Along those lines, media outlets have reported that researchers in Germany and Italy will conduct and study large-scale antibody testing, with Germany planning to issue “immunity certificates” to transition its citizens out of lockdown. Public Health England, which provides evidence-based support to the National Health Service, recently discussed plans for nationwide antibody screening that would begin once a rapid, at-home finger-prick test under consideration was assessed for accuracy. At press time, the White House hadn’t announced similar plans.

Allowing people to reenter society based on their antibody status assumes that past infection guards against reinfection, something that researchers said was likely but not yet well defined. “How broad and how long and how effective this immune response is is still not clear,” Ott said.

Scientists around the world will be working to understand what sort of protection infection bestows, both in the laboratory and by following up recovered patients to see if reinfections occur. So far, the novel coronavirus doesn’t appear to mutate quickly. This, coupled with experience with other viral infections, suggests that people with SARS-CoV-2 antibodies may be protected at least for some time, Wetzler said.

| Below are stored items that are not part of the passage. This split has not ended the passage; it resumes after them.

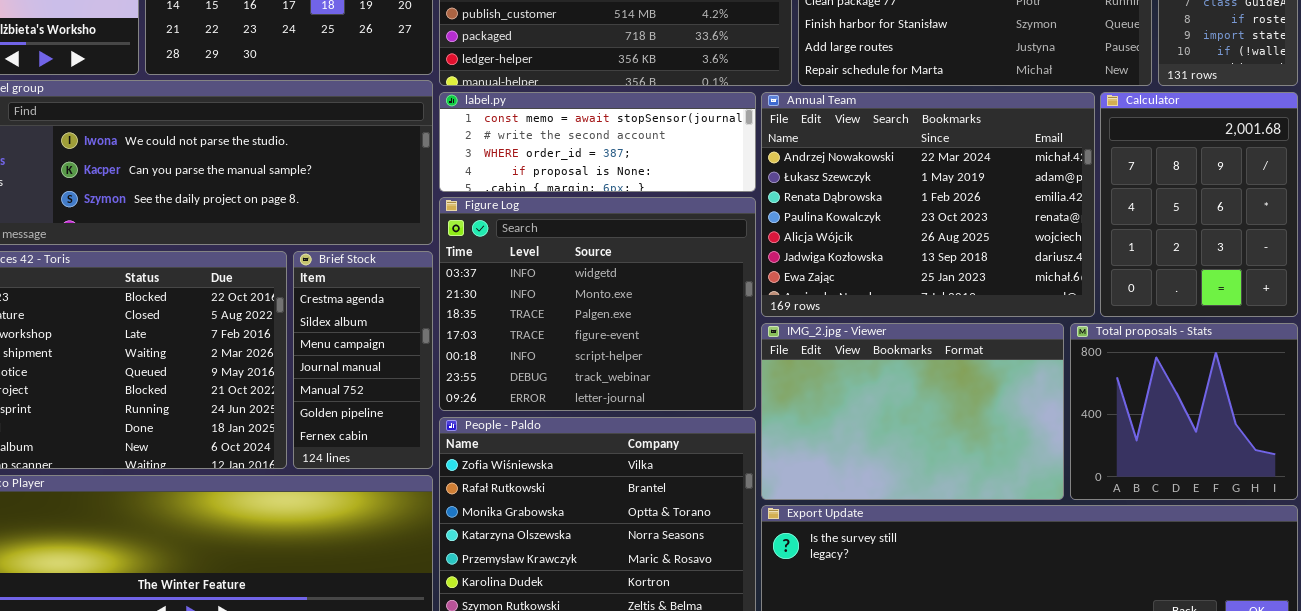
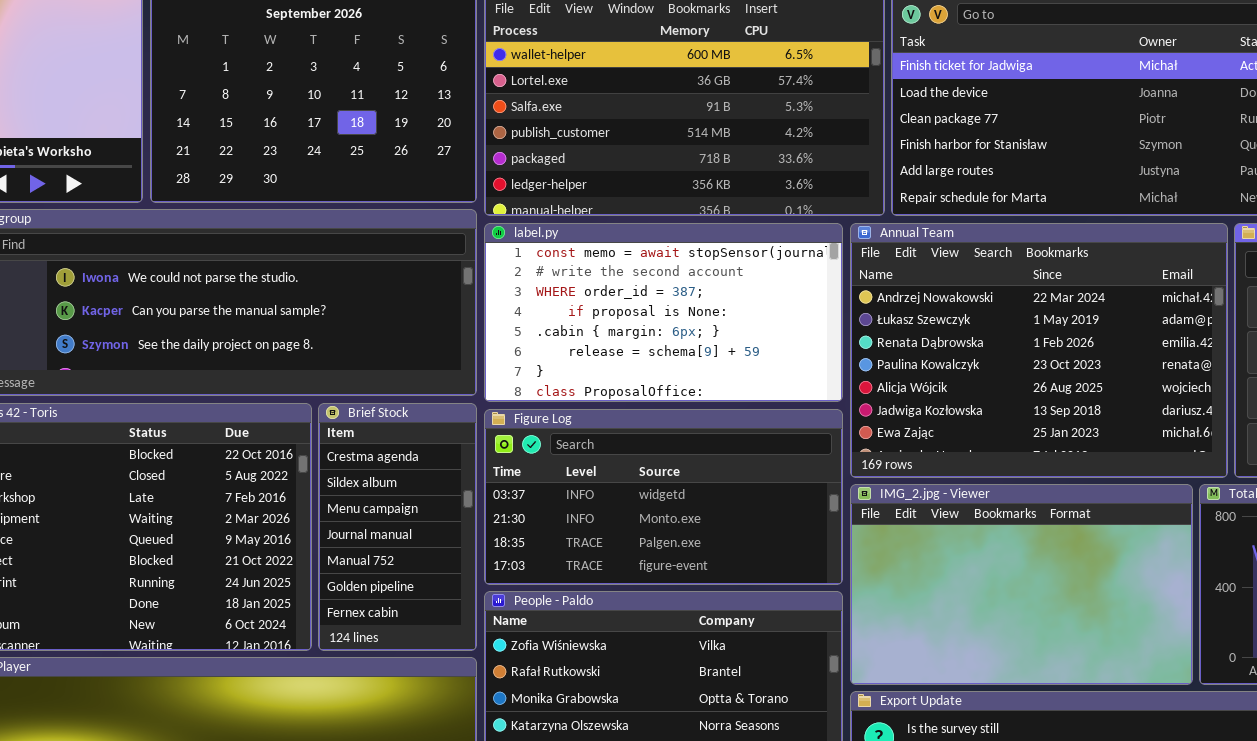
label.py: [439,92,756,192] -> [484,223,843,402], resized
Figure Log: [439,197,756,411] -> [484,409,843,585], resized

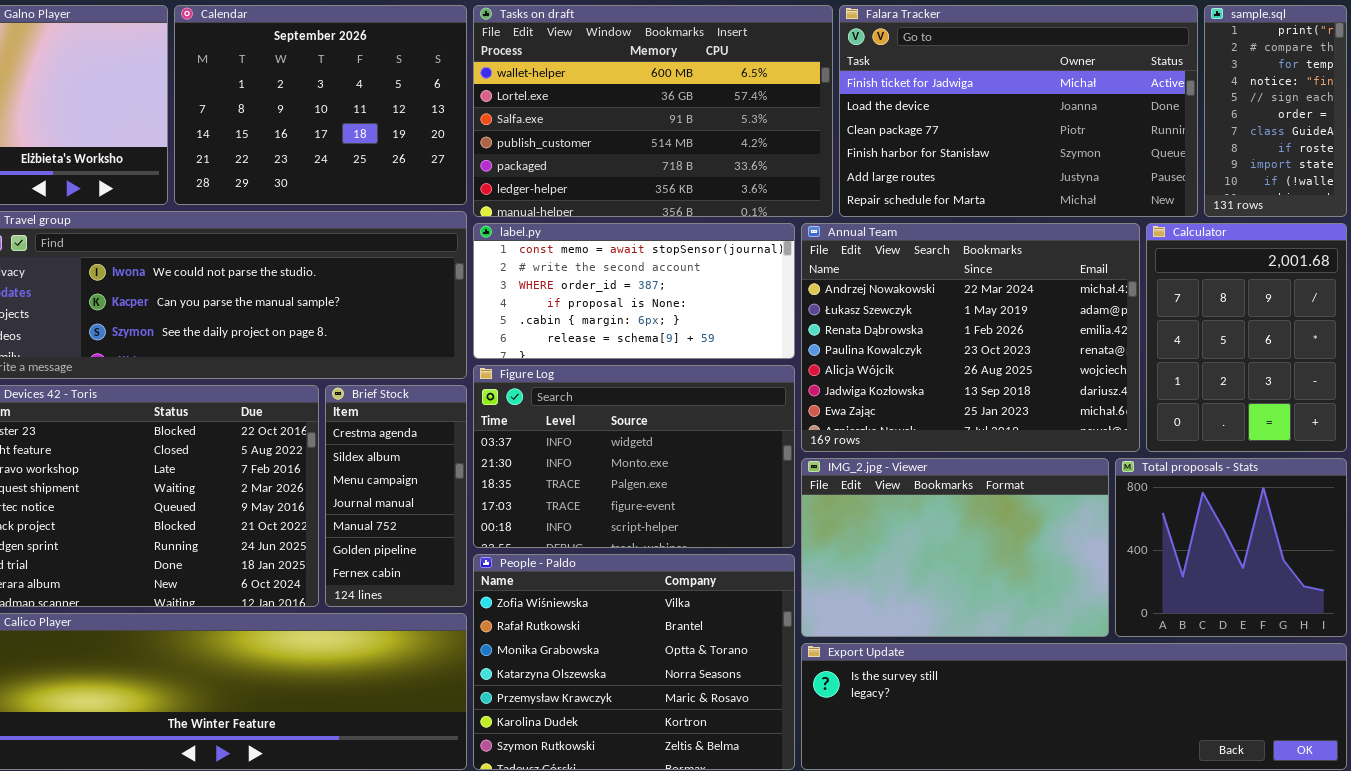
label.py: [484,223,843,402] -> [473,223,795,359], resized
Figure Log: [484,409,843,585] -> [473,365,795,548], resized

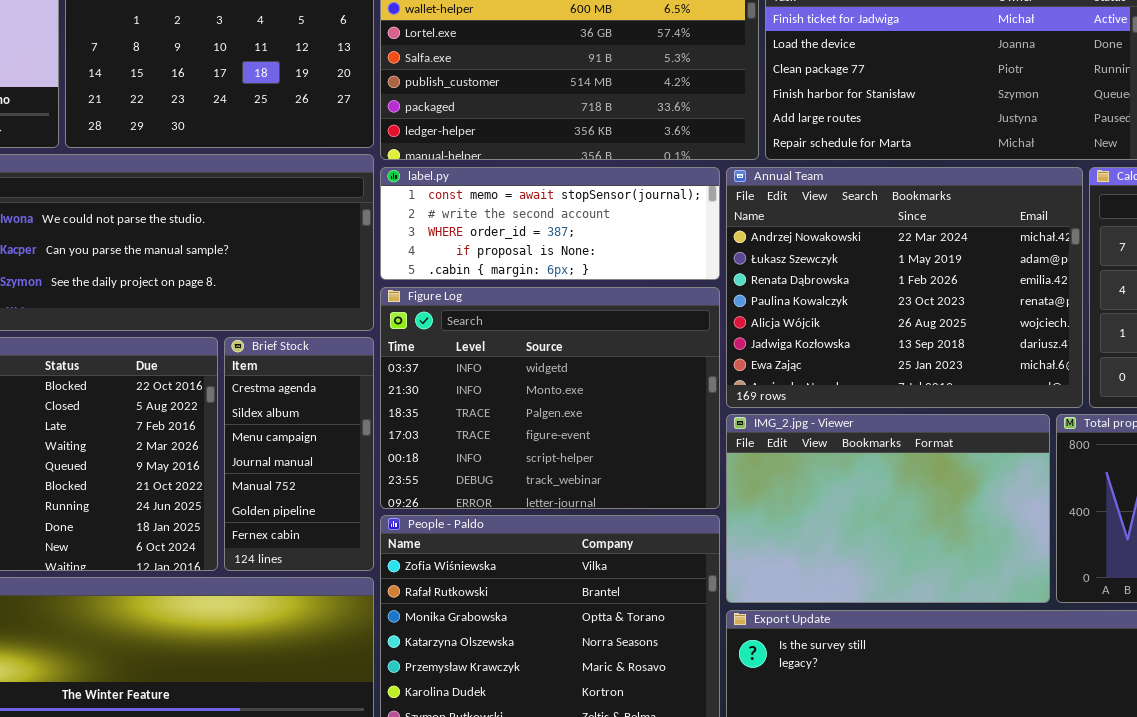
label.py: [473,223,795,359] -> [380,167,720,280], resized
Figure Log: [473,365,795,548] -> [380,287,720,509], resized

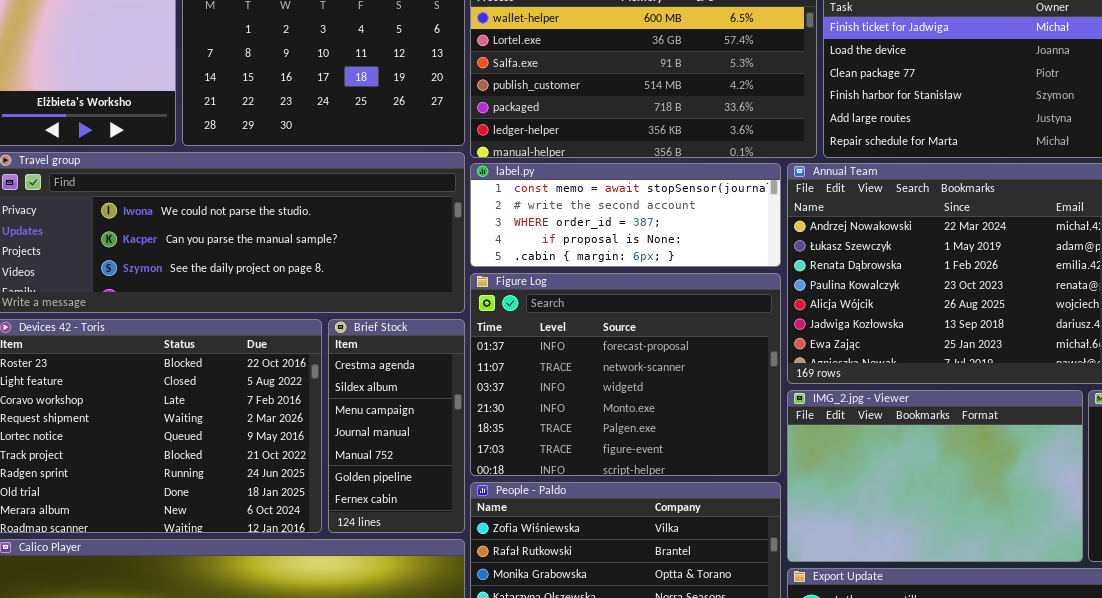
Figure Log: [380,287,720,509] -> [470,273,781,476], scrolled up 2 rows

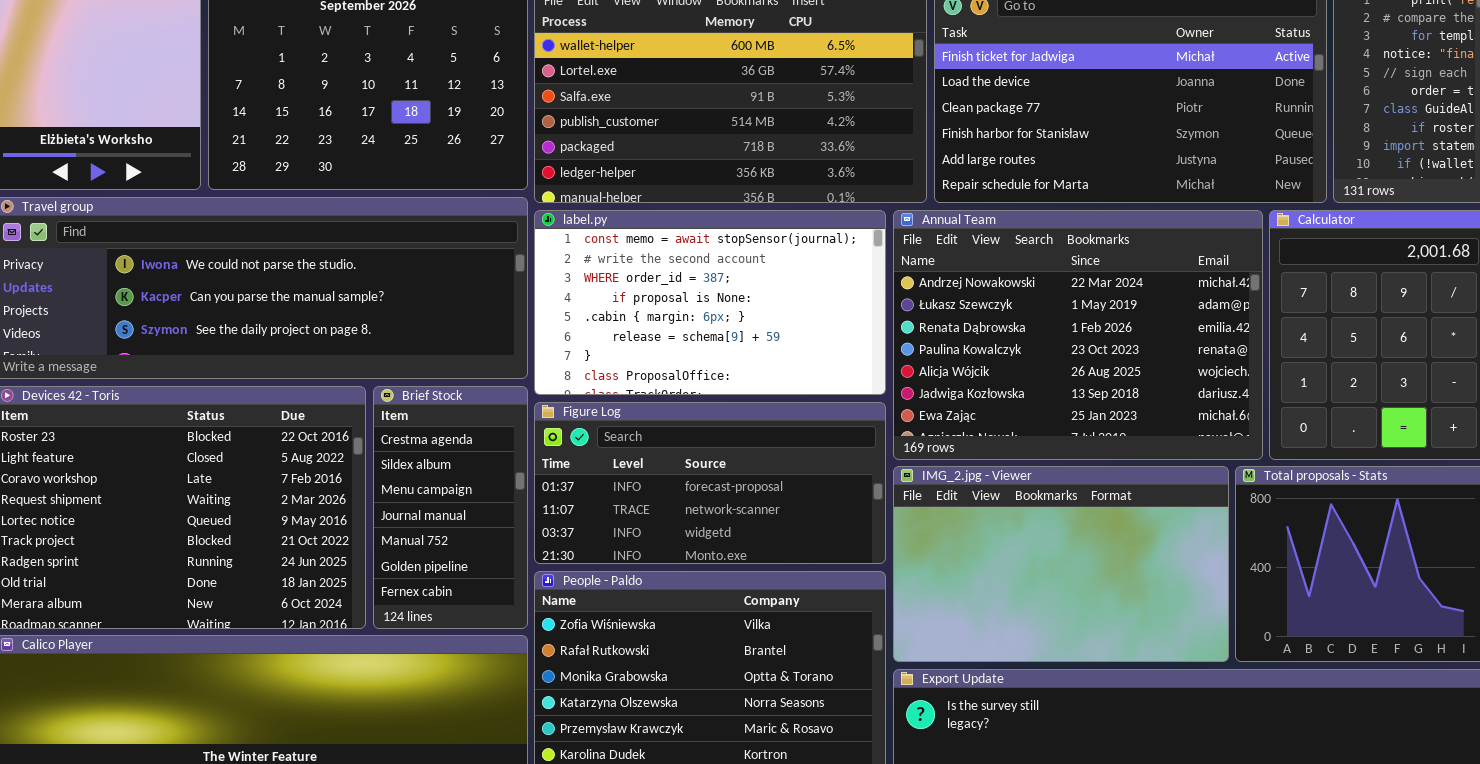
label.py: [470,163,781,267] -> [534,210,886,395], resized
Figure Log: [470,273,781,476] -> [534,402,886,564], resized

There’s another potential snag, however. Individuals can be PCR positive even after antibodies develop. “The question is, is that live virus that we’re detecting? Is it replicating? And is it transmissible? And I think that’s still an unknown at this point,” Theel said. Coupling a positive antibody test with a negative PCR result could reduce the chance that people who are still contagious reenter society.

Ultimately, a positive antibody test could be a sort of get-out-of-isolation card. “In the long run, I think it would be nice to provide this for the whole population because everybody who is immune could basically go back to normal life because they can’t infect anybody else,” Krammer said.

For now, he cautioned that novel coronavirus infections are probably not yet widespread among the general population in the US, which is just in the “beginning of a large epidemic.” But as more people become infected and immune, they could help jumpstart the economy by going back to work. They could also provide practical support for those who are vulnerable to serious infection, potentially until a vaccine arrives.

In early April, Cordon-Cardo said Mount Sinai would likely expand its assay’s use beyond experimental therapeutics to testing health care workers. And at the Mayo Clinic, clinical antibody testing began in mid-April. If these applications are followed by a rollout of widespread antibody testing for the general public, they could lead to a gradual reopening of society to a world changed by COVID-19.